| Task input |

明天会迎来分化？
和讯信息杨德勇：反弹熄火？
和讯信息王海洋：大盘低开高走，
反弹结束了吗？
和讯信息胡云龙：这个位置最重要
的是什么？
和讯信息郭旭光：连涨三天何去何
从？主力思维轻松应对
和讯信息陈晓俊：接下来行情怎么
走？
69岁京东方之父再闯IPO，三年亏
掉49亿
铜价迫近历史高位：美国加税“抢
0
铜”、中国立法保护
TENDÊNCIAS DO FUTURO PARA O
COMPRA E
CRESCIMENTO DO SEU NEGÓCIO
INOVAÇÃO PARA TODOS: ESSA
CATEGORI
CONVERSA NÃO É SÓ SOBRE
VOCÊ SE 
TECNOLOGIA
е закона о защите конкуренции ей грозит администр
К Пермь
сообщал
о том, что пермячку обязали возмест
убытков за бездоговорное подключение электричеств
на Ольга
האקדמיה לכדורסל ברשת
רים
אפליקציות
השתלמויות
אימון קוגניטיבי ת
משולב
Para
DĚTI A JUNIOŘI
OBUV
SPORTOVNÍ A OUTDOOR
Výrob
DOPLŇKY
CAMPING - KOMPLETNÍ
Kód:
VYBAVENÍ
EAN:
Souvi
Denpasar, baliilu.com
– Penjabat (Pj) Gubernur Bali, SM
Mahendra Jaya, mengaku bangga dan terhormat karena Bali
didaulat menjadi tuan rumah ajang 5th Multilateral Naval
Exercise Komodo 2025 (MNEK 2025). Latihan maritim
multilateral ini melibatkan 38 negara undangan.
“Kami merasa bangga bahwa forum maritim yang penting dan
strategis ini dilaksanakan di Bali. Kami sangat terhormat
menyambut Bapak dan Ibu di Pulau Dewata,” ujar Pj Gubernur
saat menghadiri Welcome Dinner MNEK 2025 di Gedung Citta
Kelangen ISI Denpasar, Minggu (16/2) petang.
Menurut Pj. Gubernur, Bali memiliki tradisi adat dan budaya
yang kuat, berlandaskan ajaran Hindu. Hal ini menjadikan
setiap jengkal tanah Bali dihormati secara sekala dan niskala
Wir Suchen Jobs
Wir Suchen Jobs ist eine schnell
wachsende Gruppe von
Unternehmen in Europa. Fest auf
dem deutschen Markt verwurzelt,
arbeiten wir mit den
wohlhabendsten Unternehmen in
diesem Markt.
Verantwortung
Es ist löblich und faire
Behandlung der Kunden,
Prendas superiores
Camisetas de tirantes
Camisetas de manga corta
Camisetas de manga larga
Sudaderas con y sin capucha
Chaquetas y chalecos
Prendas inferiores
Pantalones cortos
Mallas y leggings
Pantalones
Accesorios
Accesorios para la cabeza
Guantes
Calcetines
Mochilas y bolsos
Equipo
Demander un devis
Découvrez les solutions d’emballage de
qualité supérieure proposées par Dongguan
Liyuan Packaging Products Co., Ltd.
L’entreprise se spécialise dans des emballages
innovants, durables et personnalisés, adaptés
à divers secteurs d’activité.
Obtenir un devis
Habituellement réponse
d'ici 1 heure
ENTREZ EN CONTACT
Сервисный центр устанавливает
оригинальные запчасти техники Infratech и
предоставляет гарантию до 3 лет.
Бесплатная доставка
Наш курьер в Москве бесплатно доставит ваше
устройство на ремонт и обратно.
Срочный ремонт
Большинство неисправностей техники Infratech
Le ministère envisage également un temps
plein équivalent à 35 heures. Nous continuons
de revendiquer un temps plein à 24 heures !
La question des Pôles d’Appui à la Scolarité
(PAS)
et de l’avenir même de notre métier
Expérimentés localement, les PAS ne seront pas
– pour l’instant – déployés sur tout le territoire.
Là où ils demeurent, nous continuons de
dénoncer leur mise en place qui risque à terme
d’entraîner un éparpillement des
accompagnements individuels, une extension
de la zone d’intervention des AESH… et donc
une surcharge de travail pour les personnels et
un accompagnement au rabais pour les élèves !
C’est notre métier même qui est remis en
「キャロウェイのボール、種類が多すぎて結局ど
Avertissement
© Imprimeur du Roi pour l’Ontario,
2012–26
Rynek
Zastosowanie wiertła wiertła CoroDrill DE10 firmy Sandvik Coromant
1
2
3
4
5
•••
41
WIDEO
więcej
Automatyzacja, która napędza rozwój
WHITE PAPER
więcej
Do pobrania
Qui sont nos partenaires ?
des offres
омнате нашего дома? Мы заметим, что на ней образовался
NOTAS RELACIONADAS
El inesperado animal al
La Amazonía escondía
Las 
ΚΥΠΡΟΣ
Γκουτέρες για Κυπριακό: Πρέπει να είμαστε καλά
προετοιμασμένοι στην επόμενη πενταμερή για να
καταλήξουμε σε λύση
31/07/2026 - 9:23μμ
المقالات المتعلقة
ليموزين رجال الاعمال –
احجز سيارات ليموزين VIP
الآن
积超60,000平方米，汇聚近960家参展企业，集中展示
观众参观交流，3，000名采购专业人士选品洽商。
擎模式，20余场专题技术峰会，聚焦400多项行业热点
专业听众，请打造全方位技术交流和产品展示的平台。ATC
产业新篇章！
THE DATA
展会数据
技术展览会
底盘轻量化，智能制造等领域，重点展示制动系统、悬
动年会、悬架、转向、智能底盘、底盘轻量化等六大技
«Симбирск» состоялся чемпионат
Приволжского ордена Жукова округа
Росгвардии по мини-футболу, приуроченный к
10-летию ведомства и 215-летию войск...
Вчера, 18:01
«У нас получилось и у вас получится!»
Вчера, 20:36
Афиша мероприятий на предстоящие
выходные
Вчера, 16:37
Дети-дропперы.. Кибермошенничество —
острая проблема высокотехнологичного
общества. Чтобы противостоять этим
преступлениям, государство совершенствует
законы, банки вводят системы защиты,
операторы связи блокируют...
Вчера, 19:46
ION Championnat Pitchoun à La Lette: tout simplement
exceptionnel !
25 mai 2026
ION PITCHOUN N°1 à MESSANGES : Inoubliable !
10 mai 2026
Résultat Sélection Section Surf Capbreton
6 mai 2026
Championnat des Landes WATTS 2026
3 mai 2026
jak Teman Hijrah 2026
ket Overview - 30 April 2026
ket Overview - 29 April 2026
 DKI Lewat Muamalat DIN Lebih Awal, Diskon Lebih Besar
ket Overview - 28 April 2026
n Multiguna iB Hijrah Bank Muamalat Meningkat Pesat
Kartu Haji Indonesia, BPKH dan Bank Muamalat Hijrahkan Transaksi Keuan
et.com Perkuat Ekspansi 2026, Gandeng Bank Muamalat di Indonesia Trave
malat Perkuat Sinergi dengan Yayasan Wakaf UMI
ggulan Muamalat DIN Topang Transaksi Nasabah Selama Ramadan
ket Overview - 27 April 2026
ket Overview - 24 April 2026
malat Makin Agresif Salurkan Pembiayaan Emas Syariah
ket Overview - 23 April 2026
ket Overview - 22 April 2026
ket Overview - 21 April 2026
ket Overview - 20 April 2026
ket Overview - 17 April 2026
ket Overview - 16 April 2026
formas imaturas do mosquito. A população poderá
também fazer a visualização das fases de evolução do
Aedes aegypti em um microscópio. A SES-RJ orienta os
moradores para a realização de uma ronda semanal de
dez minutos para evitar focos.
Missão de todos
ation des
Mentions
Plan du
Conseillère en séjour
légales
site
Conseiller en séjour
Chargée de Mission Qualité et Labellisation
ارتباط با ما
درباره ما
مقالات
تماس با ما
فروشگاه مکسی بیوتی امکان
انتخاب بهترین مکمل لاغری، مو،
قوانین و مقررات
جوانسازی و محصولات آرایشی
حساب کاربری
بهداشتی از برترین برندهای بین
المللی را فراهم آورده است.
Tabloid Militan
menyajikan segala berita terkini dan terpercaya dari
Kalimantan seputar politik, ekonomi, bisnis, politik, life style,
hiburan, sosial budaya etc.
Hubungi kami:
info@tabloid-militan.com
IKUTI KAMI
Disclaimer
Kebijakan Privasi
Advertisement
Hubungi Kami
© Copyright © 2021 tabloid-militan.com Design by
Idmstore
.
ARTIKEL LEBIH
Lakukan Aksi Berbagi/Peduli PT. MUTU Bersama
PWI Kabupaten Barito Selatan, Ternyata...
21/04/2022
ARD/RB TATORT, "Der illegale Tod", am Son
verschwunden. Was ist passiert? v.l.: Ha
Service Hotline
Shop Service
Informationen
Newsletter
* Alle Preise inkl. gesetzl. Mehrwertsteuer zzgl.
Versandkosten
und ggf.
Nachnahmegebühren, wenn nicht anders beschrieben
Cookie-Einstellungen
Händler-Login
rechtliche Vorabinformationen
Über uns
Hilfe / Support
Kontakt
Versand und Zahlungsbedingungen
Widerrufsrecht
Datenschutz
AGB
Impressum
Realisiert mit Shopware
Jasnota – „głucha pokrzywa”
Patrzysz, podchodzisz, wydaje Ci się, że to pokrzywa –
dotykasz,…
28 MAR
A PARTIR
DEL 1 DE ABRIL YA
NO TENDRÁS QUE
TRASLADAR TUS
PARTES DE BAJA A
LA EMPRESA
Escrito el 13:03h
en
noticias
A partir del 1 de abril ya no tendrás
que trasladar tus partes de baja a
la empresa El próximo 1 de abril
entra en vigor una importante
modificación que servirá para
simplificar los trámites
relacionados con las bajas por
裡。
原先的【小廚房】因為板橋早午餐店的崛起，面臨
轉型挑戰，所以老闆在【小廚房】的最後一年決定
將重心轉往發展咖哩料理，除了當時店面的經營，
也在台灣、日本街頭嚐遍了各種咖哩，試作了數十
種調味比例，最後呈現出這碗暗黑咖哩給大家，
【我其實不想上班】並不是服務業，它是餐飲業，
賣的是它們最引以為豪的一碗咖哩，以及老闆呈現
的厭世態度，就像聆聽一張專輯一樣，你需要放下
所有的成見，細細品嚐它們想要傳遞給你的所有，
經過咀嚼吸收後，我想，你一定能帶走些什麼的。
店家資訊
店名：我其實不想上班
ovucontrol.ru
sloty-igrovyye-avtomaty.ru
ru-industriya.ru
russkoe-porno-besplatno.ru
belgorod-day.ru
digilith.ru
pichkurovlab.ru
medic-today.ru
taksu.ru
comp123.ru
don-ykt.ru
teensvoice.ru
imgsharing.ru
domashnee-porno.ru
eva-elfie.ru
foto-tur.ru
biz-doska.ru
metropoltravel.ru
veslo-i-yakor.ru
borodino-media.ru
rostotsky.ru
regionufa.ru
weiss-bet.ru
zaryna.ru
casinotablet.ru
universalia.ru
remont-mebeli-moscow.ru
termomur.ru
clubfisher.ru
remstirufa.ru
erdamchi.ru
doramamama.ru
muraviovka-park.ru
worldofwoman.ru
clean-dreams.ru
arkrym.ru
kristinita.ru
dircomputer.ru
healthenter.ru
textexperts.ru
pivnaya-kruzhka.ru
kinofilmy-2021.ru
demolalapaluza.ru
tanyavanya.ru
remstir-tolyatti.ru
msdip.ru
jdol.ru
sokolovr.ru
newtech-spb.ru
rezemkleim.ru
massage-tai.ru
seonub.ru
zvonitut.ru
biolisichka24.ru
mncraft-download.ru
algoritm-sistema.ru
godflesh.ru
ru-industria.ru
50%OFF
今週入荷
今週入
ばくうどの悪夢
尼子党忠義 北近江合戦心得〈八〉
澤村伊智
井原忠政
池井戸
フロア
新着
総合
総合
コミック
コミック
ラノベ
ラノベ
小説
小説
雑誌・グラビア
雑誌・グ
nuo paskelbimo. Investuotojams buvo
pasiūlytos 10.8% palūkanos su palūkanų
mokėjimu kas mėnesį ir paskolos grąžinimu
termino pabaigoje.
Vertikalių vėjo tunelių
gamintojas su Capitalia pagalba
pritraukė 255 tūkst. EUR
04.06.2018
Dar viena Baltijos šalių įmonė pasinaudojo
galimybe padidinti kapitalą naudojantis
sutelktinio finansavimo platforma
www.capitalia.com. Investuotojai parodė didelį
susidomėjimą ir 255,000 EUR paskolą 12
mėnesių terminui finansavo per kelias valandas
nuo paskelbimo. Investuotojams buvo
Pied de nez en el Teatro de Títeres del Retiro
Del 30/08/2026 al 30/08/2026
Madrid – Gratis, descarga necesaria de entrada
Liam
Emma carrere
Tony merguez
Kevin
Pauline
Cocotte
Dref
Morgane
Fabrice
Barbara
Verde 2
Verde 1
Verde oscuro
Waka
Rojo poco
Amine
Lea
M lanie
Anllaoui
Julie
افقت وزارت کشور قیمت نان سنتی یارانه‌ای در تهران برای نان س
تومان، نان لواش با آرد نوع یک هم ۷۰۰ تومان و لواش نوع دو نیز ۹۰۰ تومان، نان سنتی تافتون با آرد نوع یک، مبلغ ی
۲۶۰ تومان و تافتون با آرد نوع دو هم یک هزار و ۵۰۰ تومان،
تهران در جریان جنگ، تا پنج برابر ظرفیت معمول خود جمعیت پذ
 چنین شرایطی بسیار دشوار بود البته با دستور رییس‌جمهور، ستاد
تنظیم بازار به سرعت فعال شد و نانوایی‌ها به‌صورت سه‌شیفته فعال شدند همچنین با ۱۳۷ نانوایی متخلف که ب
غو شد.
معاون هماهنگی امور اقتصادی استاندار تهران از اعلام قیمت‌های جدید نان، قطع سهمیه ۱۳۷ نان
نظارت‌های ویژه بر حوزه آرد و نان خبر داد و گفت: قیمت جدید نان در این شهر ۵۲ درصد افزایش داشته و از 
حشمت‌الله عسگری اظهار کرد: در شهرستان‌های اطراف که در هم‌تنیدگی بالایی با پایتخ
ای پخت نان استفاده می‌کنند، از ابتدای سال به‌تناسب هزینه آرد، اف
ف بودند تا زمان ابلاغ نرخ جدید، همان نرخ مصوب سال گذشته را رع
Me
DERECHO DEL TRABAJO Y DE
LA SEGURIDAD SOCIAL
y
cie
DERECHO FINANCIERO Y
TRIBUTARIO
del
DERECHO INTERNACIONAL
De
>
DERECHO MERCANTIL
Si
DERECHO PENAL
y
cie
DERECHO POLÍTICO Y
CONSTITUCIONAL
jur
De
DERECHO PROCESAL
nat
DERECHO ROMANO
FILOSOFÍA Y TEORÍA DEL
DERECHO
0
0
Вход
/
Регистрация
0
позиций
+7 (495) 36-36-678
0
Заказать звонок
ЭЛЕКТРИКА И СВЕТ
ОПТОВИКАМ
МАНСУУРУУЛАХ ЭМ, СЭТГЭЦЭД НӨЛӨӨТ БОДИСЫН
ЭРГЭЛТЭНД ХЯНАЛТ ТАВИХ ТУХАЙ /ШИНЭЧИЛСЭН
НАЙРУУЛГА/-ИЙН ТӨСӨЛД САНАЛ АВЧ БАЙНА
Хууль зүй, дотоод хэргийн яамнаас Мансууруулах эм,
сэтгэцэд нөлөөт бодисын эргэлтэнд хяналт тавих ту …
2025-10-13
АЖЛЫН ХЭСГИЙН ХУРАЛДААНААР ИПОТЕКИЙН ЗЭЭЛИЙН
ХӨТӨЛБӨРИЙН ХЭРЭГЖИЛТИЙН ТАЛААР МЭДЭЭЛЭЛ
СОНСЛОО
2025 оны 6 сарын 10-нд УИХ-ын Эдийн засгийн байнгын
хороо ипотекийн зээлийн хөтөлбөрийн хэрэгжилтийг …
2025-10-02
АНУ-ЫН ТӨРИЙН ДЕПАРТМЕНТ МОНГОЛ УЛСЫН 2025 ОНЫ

| The problem |
Copy out the lines word for word, starting at the beginning of the records and going on through the line that contains "Obtenir un devis", with both ends included.

| Your response |
明天会迎来分化？
和讯信息杨德勇：反弹熄火？
和讯信息王海洋：大盘低开高走，
反弹结束了吗？
和讯信息胡云龙：这个位置最重要
的是什么？
和讯信息郭旭光：连涨三天何去何
从？主力思维轻松应对
和讯信息陈晓俊：接下来行情怎么
走？
69岁京东方之父再闯IPO，三年亏
掉49亿
铜价迫近历史高位：美国加税“抢
0
铜”、中国立法保护
TENDÊNCIAS DO FUTURO PARA O
COMPRA E
CRESCIMENTO DO SEU NEGÓCIO
INOVAÇÃO PARA TODOS: ESSA
CATEGORI
CONVERSA NÃO É SÓ SOBRE
VOCÊ SE 
TECNOLOGIA
е закона о защите конкуренции ей грозит администр
К Пермь
сообщал
о том, что пермячку обязали возмест
убытков за бездоговорное подключение электричеств
на Ольга
האקדמיה לכדורסל ברשת
רים
אפליקציות
השתלמויות
אימון קוגניטיבי ת
משולב
Para
DĚTI A JUNIOŘI
OBUV
SPORTOVNÍ A OUTDOOR
Výrob
DOPLŇKY
CAMPING - KOMPLETNÍ
Kód:
VYBAVENÍ
EAN:
Souvi
Denpasar, baliilu.com
– Penjabat (Pj) Gubernur Bali, SM
Mahendra Jaya, mengaku bangga dan terhormat karena Bali
didaulat menjadi tuan rumah ajang 5th Multilateral Naval
Exercise Komodo 2025 (MNEK 2025). Latihan maritim
multilateral ini melibatkan 38 negara undangan.
“Kami merasa bangga bahwa forum maritim yang penting dan
strategis ini dilaksanakan di Bali. Kami sangat terhormat
menyambut Bapak dan Ibu di Pulau Dewata,” ujar Pj Gubernur
saat menghadiri Welcome Dinner MNEK 2025 di Gedung Citta
Kelangen ISI Denpasar, Minggu (16/2) petang.
Menurut Pj. Gubernur, Bali memiliki tradisi adat dan budaya
yang kuat, berlandaskan ajaran Hindu. Hal ini menjadikan
setiap jengkal tanah Bali dihormati secara sekala dan niskala
Wir Suchen Jobs
Wir Suchen Jobs ist eine schnell
wachsende Gruppe von
Unternehmen in Europa. Fest auf
dem deutschen Markt verwurzelt,
arbeiten wir mit den
wohlhabendsten Unternehmen in
diesem Markt.
Verantwortung
Es ist löblich und faire
Behandlung der Kunden,
Prendas superiores
Camisetas de tirantes
Camisetas de manga corta
Camisetas de manga larga
Sudaderas con y sin capucha
Chaquetas y chalecos
Prendas inferiores
Pantalones cortos
Mallas y leggings
Pantalones
Accesorios
Accesorios para la cabeza
Guantes
Calcetines
Mochilas y bolsos
Equipo
Demander un devis
Découvrez les solutions d’emballage de
qualité supérieure proposées par Dongguan
Liyuan Packaging Products Co., Ltd.
L’entreprise se spécialise dans des emballages
innovants, durables et personnalisés, adaptés
à divers secteurs d’activité.
Obtenir un devis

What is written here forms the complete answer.